Le plus impressionnant dans le cas de
Source Code, c’est peut-être le fait que nous n’avons pas affaire à une simple variation sur des thèmes bien connus, mais également à la suite logique de ce qui avait été proposé avec un premier opus ayant en soi tout et rien à voir avec le second. Comme
Moon, le présent effort s’intéresse à des questions éthiques auxquelles pourraient un jour mener les progrès de la science - cette fois-ci la possibilité de garder un militaire de profession en service dans une situation où il ne serait aucunement en mesure de le faire sur le terrain -, et ce, indépendamment du bien pouvant en découler. Et c’est dans cette optique que la fin hollywoodienne dont Jones et Ripley voudront bien faire bénéficier leur protagoniste se révélera un geste d’une grande humanité plutôt qu’une simple obligation scénaristique.
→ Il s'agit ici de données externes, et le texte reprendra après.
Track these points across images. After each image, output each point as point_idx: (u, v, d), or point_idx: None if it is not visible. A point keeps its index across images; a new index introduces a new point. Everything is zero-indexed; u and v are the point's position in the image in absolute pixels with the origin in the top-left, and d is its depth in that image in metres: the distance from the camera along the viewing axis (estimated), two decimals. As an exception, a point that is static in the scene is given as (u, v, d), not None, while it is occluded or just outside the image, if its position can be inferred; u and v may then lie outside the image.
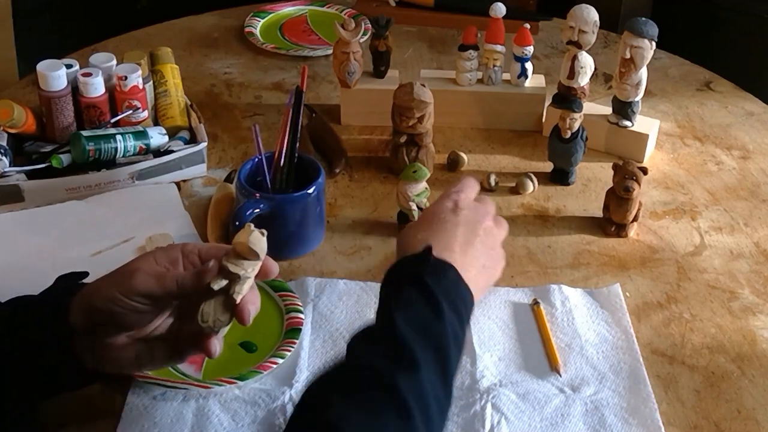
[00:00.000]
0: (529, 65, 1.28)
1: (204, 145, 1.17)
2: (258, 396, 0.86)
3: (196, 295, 0.71)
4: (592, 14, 1.19)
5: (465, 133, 1.31)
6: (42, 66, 1.14)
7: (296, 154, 1.05)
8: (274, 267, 0.74)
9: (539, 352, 0.93)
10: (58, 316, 0.73)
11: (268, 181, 1.05)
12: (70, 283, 0.82)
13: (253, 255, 0.70)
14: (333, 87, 1.39)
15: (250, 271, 0.70)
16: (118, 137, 1.13)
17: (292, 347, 0.91)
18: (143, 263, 0.73)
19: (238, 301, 0.70)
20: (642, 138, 1.24)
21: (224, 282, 0.70)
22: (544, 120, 1.30)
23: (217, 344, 0.73)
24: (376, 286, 1.01)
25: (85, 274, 0.93)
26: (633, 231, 1.11)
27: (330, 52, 1.35)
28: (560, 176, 1.20)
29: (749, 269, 1.06)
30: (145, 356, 0.75)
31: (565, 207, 1.16)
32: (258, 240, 0.70)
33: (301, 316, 0.95)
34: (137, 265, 0.72)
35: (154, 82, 1.23)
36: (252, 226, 0.70)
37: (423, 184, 1.06)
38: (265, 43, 1.52)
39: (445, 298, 0.71)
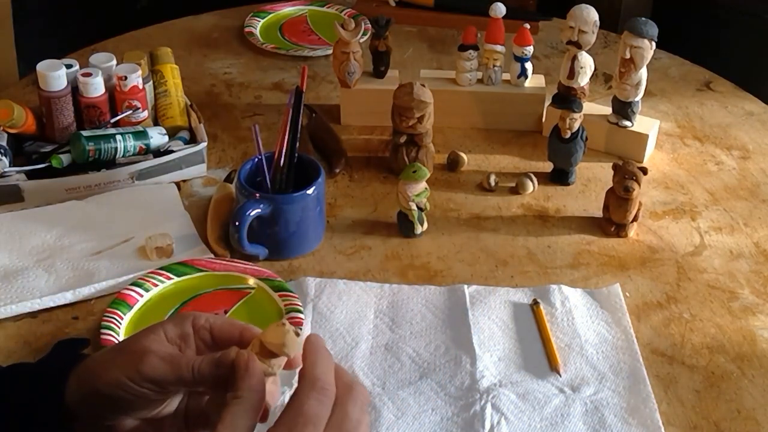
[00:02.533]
0: (529, 65, 1.28)
1: (204, 145, 1.17)
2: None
3: (212, 383, 0.62)
4: (592, 14, 1.19)
5: (465, 133, 1.31)
6: (42, 66, 1.14)
7: (296, 154, 1.05)
8: (299, 362, 0.62)
9: (539, 352, 0.93)
10: (55, 395, 0.64)
11: (268, 181, 1.05)
12: (67, 355, 0.72)
13: (284, 354, 0.60)
14: (333, 87, 1.39)
15: (275, 368, 0.61)
16: (118, 137, 1.13)
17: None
18: (153, 342, 0.63)
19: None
20: (642, 138, 1.24)
21: None
22: (544, 120, 1.30)
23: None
24: (376, 286, 1.01)
25: (85, 342, 0.90)
26: (633, 231, 1.11)
27: (330, 52, 1.35)
28: (560, 176, 1.20)
29: (749, 269, 1.06)
30: None
31: (565, 207, 1.16)
32: (293, 343, 0.59)
33: (301, 316, 0.95)
34: (147, 345, 0.62)
35: (154, 82, 1.23)
36: (286, 324, 0.60)
37: (423, 184, 1.06)
38: (265, 43, 1.52)
39: None
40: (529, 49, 1.26)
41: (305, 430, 0.56)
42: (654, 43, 1.16)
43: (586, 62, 1.23)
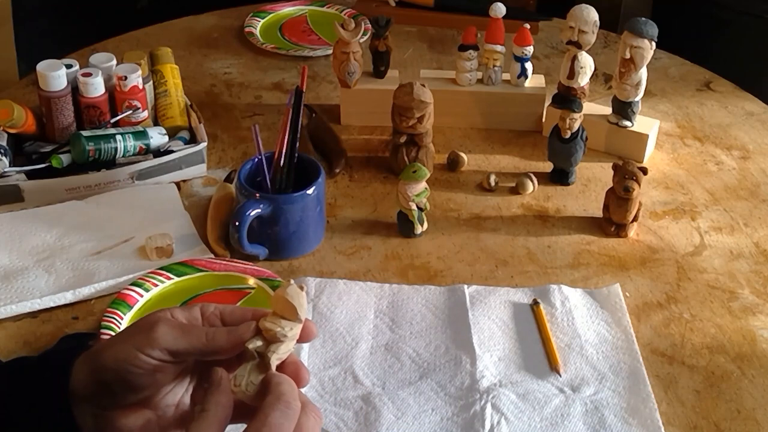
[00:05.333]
0: (529, 65, 1.28)
1: (204, 145, 1.17)
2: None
3: (224, 356, 0.64)
4: (592, 14, 1.19)
5: (465, 133, 1.31)
6: (42, 66, 1.14)
7: (296, 154, 1.05)
8: (314, 328, 0.65)
9: (539, 352, 0.93)
10: (58, 381, 0.64)
11: (268, 181, 1.05)
12: (73, 343, 0.75)
13: (293, 313, 0.63)
14: (333, 87, 1.39)
15: (288, 330, 0.62)
16: (118, 137, 1.13)
17: (292, 347, 0.91)
18: (161, 317, 0.64)
19: (273, 364, 0.63)
20: (642, 138, 1.24)
21: (260, 343, 0.63)
22: (544, 120, 1.30)
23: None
24: (376, 286, 1.01)
25: (93, 335, 0.89)
26: (633, 231, 1.11)
27: (330, 52, 1.35)
28: (560, 176, 1.20)
29: (749, 269, 1.06)
30: (154, 427, 0.66)
31: (565, 207, 1.16)
32: (297, 295, 0.62)
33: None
34: (155, 318, 0.63)
35: (154, 82, 1.23)
36: (292, 281, 0.64)
37: (423, 184, 1.06)
38: (265, 43, 1.52)
39: None
40: (529, 49, 1.26)
41: None
42: (654, 43, 1.16)
43: (586, 62, 1.23)
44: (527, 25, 1.26)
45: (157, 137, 1.17)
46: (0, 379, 0.66)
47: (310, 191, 1.02)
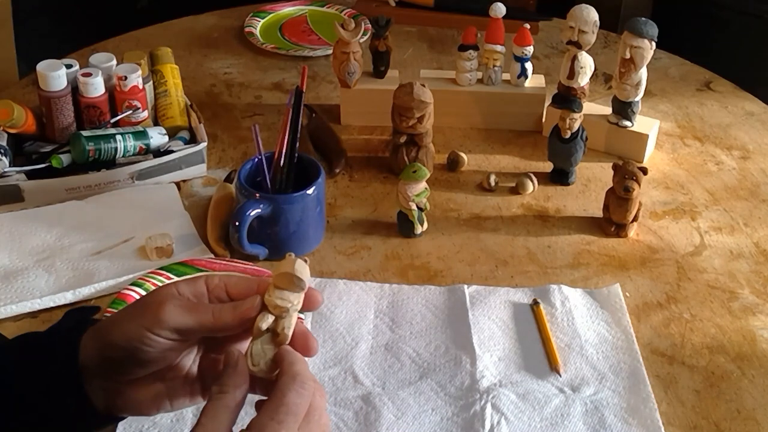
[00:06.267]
0: (529, 65, 1.28)
1: (204, 145, 1.17)
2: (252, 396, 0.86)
3: (231, 332, 0.65)
4: (592, 14, 1.19)
5: (465, 133, 1.31)
6: (42, 66, 1.14)
7: (296, 154, 1.05)
8: (319, 296, 0.67)
9: (539, 352, 0.93)
10: (68, 356, 0.65)
11: (268, 181, 1.05)
12: (79, 317, 0.76)
13: (297, 285, 0.64)
14: (333, 87, 1.39)
15: (296, 303, 0.64)
16: (118, 137, 1.13)
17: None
18: (167, 295, 0.65)
19: (288, 337, 0.64)
20: (642, 138, 1.24)
21: (272, 319, 0.64)
22: (544, 120, 1.30)
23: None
24: (376, 286, 1.01)
25: (97, 308, 0.90)
26: (633, 231, 1.11)
27: (330, 52, 1.35)
28: (560, 176, 1.20)
29: (749, 269, 1.06)
30: (164, 398, 0.68)
31: (565, 207, 1.16)
32: (303, 268, 0.64)
33: (302, 316, 0.95)
34: (162, 297, 0.64)
35: (154, 82, 1.23)
36: (293, 255, 0.65)
37: (423, 184, 1.06)
38: (265, 43, 1.52)
39: None
40: (529, 49, 1.26)
41: (287, 418, 0.59)
42: (654, 43, 1.16)
43: (586, 62, 1.23)
44: (527, 25, 1.26)
45: (157, 137, 1.17)
46: (9, 355, 0.67)
47: (310, 191, 1.02)
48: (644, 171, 1.08)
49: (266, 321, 0.64)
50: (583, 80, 1.25)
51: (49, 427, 0.67)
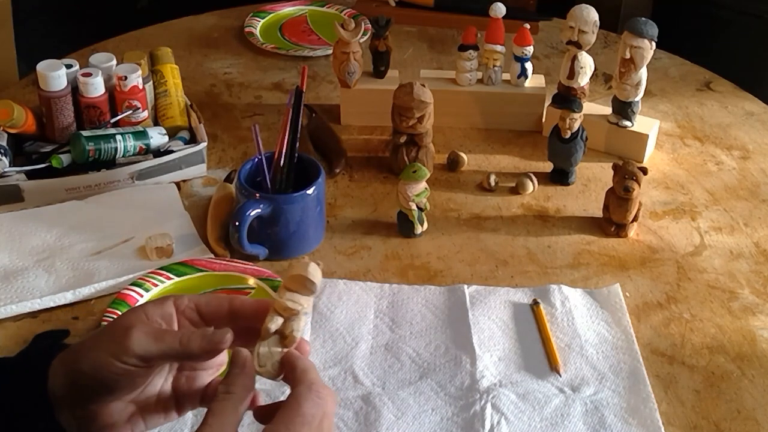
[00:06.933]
0: (529, 65, 1.28)
1: (204, 145, 1.17)
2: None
3: (199, 361, 0.66)
4: (592, 14, 1.19)
5: (465, 133, 1.31)
6: (42, 66, 1.14)
7: (296, 154, 1.05)
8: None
9: (539, 352, 0.93)
10: (37, 384, 0.63)
11: (268, 181, 1.05)
12: (48, 343, 0.75)
13: (309, 289, 0.64)
14: (333, 87, 1.39)
15: (306, 306, 0.64)
16: (118, 137, 1.13)
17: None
18: (134, 320, 0.63)
19: (297, 340, 0.64)
20: (642, 138, 1.24)
21: (281, 321, 0.64)
22: (544, 120, 1.30)
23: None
24: (376, 286, 1.01)
25: (66, 332, 0.89)
26: (633, 231, 1.11)
27: (330, 52, 1.35)
28: (560, 176, 1.20)
29: (749, 269, 1.06)
30: (138, 418, 0.67)
31: (565, 207, 1.16)
32: (316, 272, 0.63)
33: (301, 316, 0.95)
34: (129, 323, 0.63)
35: (154, 82, 1.23)
36: (306, 258, 0.65)
37: (423, 184, 1.06)
38: (265, 43, 1.52)
39: None
40: (529, 49, 1.26)
41: (302, 429, 0.59)
42: (654, 43, 1.16)
43: (586, 62, 1.23)
44: (527, 25, 1.26)
45: (157, 137, 1.17)
46: None
47: (310, 191, 1.02)
48: (644, 171, 1.08)
49: (275, 323, 0.64)
50: (583, 80, 1.25)
51: None
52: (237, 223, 0.99)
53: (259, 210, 1.00)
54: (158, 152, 1.16)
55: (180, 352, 0.62)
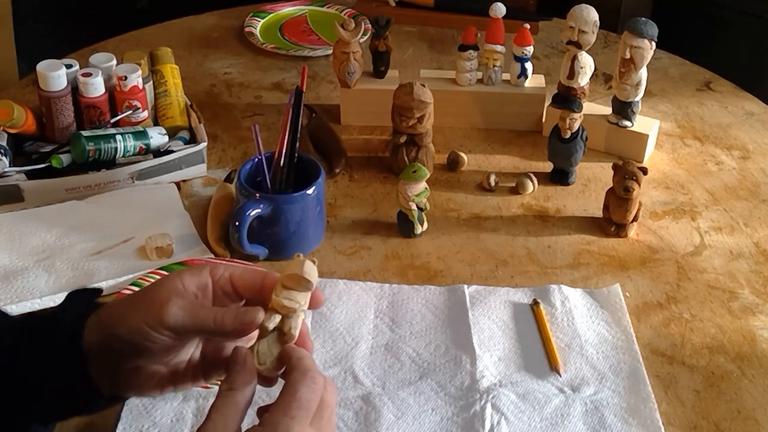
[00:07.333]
0: (529, 65, 1.28)
1: (204, 145, 1.17)
2: (257, 396, 0.86)
3: (230, 338, 0.67)
4: (592, 14, 1.19)
5: (465, 133, 1.31)
6: (42, 66, 1.14)
7: (296, 154, 1.05)
8: (322, 296, 0.68)
9: (539, 352, 0.93)
10: (73, 340, 0.66)
11: (268, 181, 1.05)
12: (83, 301, 0.77)
13: (305, 286, 0.65)
14: (333, 87, 1.39)
15: (303, 303, 0.65)
16: (118, 137, 1.13)
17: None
18: (172, 292, 0.65)
19: (295, 337, 0.65)
20: (642, 138, 1.24)
21: (278, 318, 0.65)
22: (544, 120, 1.30)
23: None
24: (376, 286, 1.01)
25: (99, 291, 0.90)
26: (633, 231, 1.11)
27: (330, 52, 1.35)
28: (560, 176, 1.20)
29: (749, 269, 1.06)
30: (168, 381, 0.69)
31: (565, 207, 1.16)
32: (311, 269, 0.65)
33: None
34: (166, 293, 0.65)
35: (154, 82, 1.23)
36: (301, 255, 0.66)
37: (423, 184, 1.06)
38: (265, 43, 1.52)
39: None
40: (529, 49, 1.26)
41: (299, 413, 0.61)
42: (654, 43, 1.16)
43: (586, 62, 1.23)
44: (527, 25, 1.26)
45: (157, 137, 1.17)
46: (13, 336, 0.68)
47: (310, 191, 1.02)
48: (644, 171, 1.08)
49: (273, 320, 0.65)
50: (583, 80, 1.25)
51: (54, 408, 0.68)
52: (237, 223, 0.99)
53: (259, 210, 1.00)
54: (158, 152, 1.16)
55: (213, 330, 0.65)
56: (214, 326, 0.64)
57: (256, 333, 0.66)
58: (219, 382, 0.85)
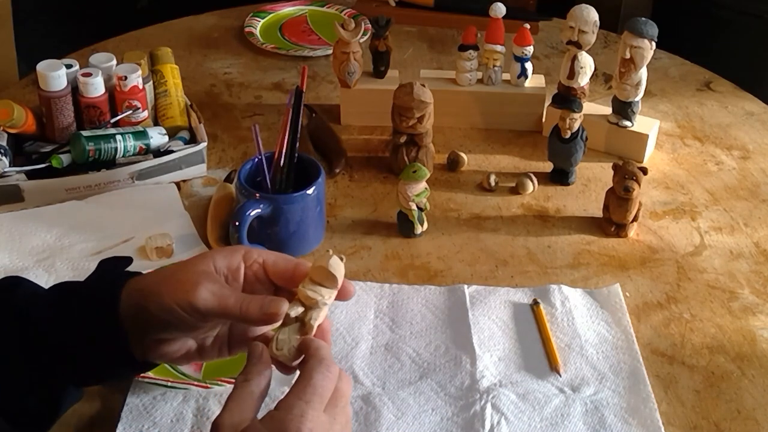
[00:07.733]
0: (529, 65, 1.28)
1: (204, 145, 1.17)
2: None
3: (254, 325, 0.71)
4: (592, 14, 1.19)
5: (465, 133, 1.31)
6: (42, 66, 1.14)
7: (296, 154, 1.05)
8: (352, 288, 0.71)
9: (539, 352, 0.93)
10: (109, 307, 0.69)
11: (268, 181, 1.05)
12: (116, 271, 0.79)
13: (332, 282, 0.67)
14: (333, 87, 1.39)
15: (327, 298, 0.68)
16: (118, 137, 1.13)
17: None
18: (203, 275, 0.68)
19: (314, 329, 0.67)
20: (642, 138, 1.24)
21: (301, 309, 0.67)
22: (544, 120, 1.30)
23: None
24: (376, 286, 1.01)
25: (129, 259, 0.92)
26: (633, 231, 1.11)
27: (330, 52, 1.35)
28: (560, 176, 1.20)
29: (749, 269, 1.06)
30: (195, 353, 0.73)
31: (565, 207, 1.16)
32: (338, 265, 0.67)
33: (301, 316, 0.95)
34: (197, 277, 0.67)
35: (154, 82, 1.23)
36: (331, 251, 0.68)
37: (423, 184, 1.06)
38: (265, 43, 1.52)
39: None
40: (529, 49, 1.26)
41: (313, 398, 0.63)
42: (654, 43, 1.16)
43: (586, 62, 1.23)
44: (527, 25, 1.26)
45: (157, 137, 1.17)
46: (52, 305, 0.70)
47: (310, 191, 1.02)
48: (644, 171, 1.08)
49: (296, 310, 0.67)
50: (583, 80, 1.25)
51: (91, 372, 0.71)
52: (237, 223, 0.99)
53: (259, 210, 1.00)
54: (158, 152, 1.16)
55: (238, 317, 0.67)
56: (240, 314, 0.67)
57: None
58: (219, 382, 0.86)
Car ce qui fait la force du cinéma de Duncan Jones jusqu’à maintenant, c’est justement la manière dont ce dernier réussit à nous plonger au coeur d’un récit extraordinaire en nous l’imposant comme si elle faisait déjà partie de notre réalité pour ensuite se concentrer corps et âme sur le drame existentiel pouvant en découler et avec lequel devront composer ses principaux personnages. C’était le cas pour ces deux clones dont la relation pour le moins ambigüe était rapidement balayée du revers de la main, et c’est le cas ici pour ce soldat en quête d’une dernière chance de jouer les héros dans un contexte et un corps qui, une fois de plus, ne sont pas les siens. L’ultime acte de bravoure d’un homme dont le destin avait été scellé bien avant que ne s’amorce la présente histoire, au bout de laquelle émergera un épilogue qui viendra boucler la boucle et approfondir encore davantage tout ce qui avait été si habilement mis sur pied auparavant.